No way. Transponders are the norm in VFR under 5000', not the exception. You do tend to mythologise sport aircraft (gliders, micros etc) as dominating private aviation and I think this simply isn't true. Whatever the number of aircraft is by category, the sporty ones must simply fly less. I don't ever recall a flight in which the majority of other movements I encountered were non-transponder. I am sure there are bubbles of airspace around in which this is the case, but no way are transponders an "exception".
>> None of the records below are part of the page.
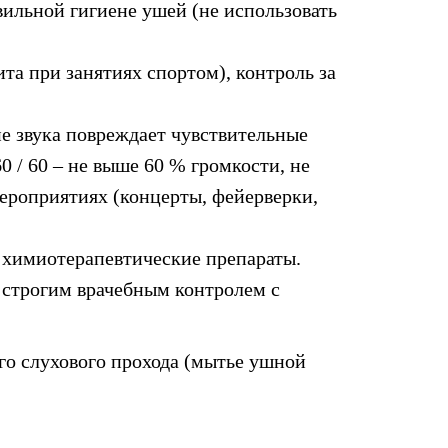
вильной гигиене ушей (не использовать
та при занятиях спортом), контроль за
е звука повреждает чувствительные
 / 60 – не выше 60 % громкости, не
ероприятиях (концерты, фейерверки,
 химиотерапевтические препараты.
 строгим врачебным контролем с
го слухового прохода (мытье ушной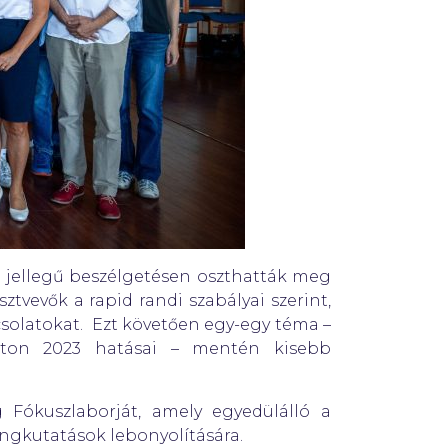
p jellegű beszélgetésen oszthatták meg
tvevők a rapid randi szabályai szerint,
olatokat. Ezt követően egy-egy téma –
Balaton 2023 hatásai – mentén kisebb
Fókuszlaborját, amely egyedülálló a
ingkutatások lebonyolítására.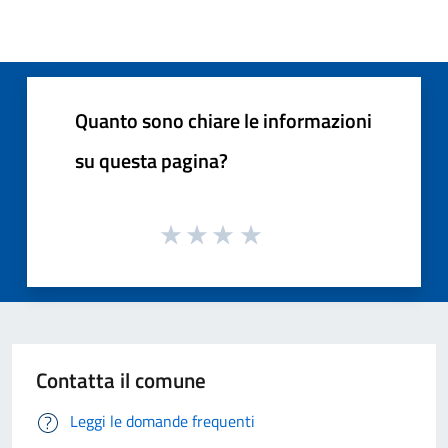
Quanto sono chiare le informazioni
su questa pagina?
Contatta il comune
Leggi le domande frequenti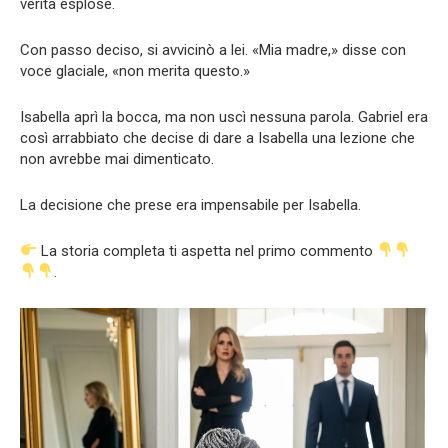
verità esplose.
Con passo deciso, si avvicinò a lei. «Mia madre,» disse con
voce glaciale, «non merita questo.»
Isabella aprì la bocca, ma non uscì nessuna parola. Gabriel era
così arrabbiato che decise di dare a Isabella una lezione che
non avrebbe mai dimenticato.
La decisione che prese era impensabile per Isabella.
La storia completa ti aspetta nel primo commento
.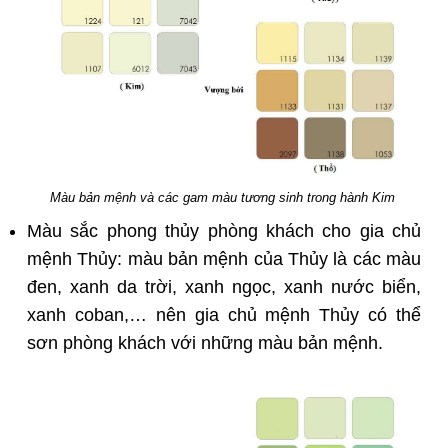
Màu bản mệnh và các gam màu tương sinh trong hành Kim
Màu sắc phong thủy phòng khách cho gia chủ
mệnh Thủy: màu bản mệnh của Thủy là các màu
đen, xanh da trời, xanh ngọc, xanh nước biển,
xanh coban,… nên gia chủ mệnh Thủy có thể
sơn phòng khách với những màu bản mệnh.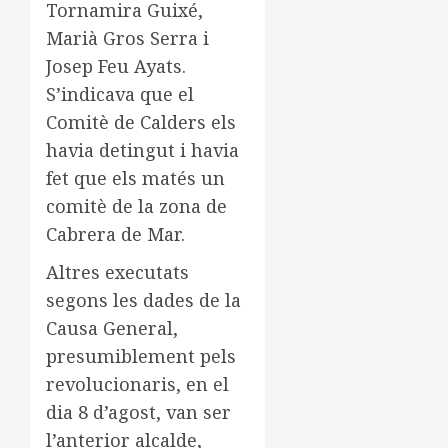
Tornamira Guixé,
Marià Gros Serra i
Josep Feu Ayats.
S’indicava que el
Comitè de Calders els
havia detingut i havia
fet que els matés un
comitè de la zona de
Cabrera de Mar.
Altres executats
segons les dades de la
Causa General,
presumiblement pels
revolucionaris, en el
dia 8 d’agost, van ser
l’anterior alcalde,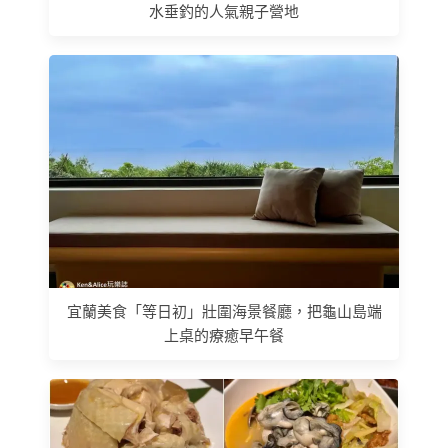
水垂釣的人氣親子營地
宜蘭美食「等日初」壯圍海景餐廳，把龜山島端
上桌的療癒早午餐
I understand the issue with gliders, but I am confused about micros and LAA. You are always extolling the virtues of these aircraft compared to "spamcans" that will be resigned to history's dustbin. Suddenly a "spamcan" able to carry a transponder and supply it with power becomes a "wonder-ship". Which is it? Are Micros and LAA types able to carry sensible loads and useful avionics, or not?

The CAA was wrong to over gold-plate the transponder requirement with mandatory Mode S for everything. FLARM sounds useful for the hot spots of sport aviation, but a certified technology is the only universal solution. Just squawking Mode C is massively useful to all the TCAS, TAS, PCAS fitted aircraft and ATC SSR and should be encouraged for anyone who can fit one.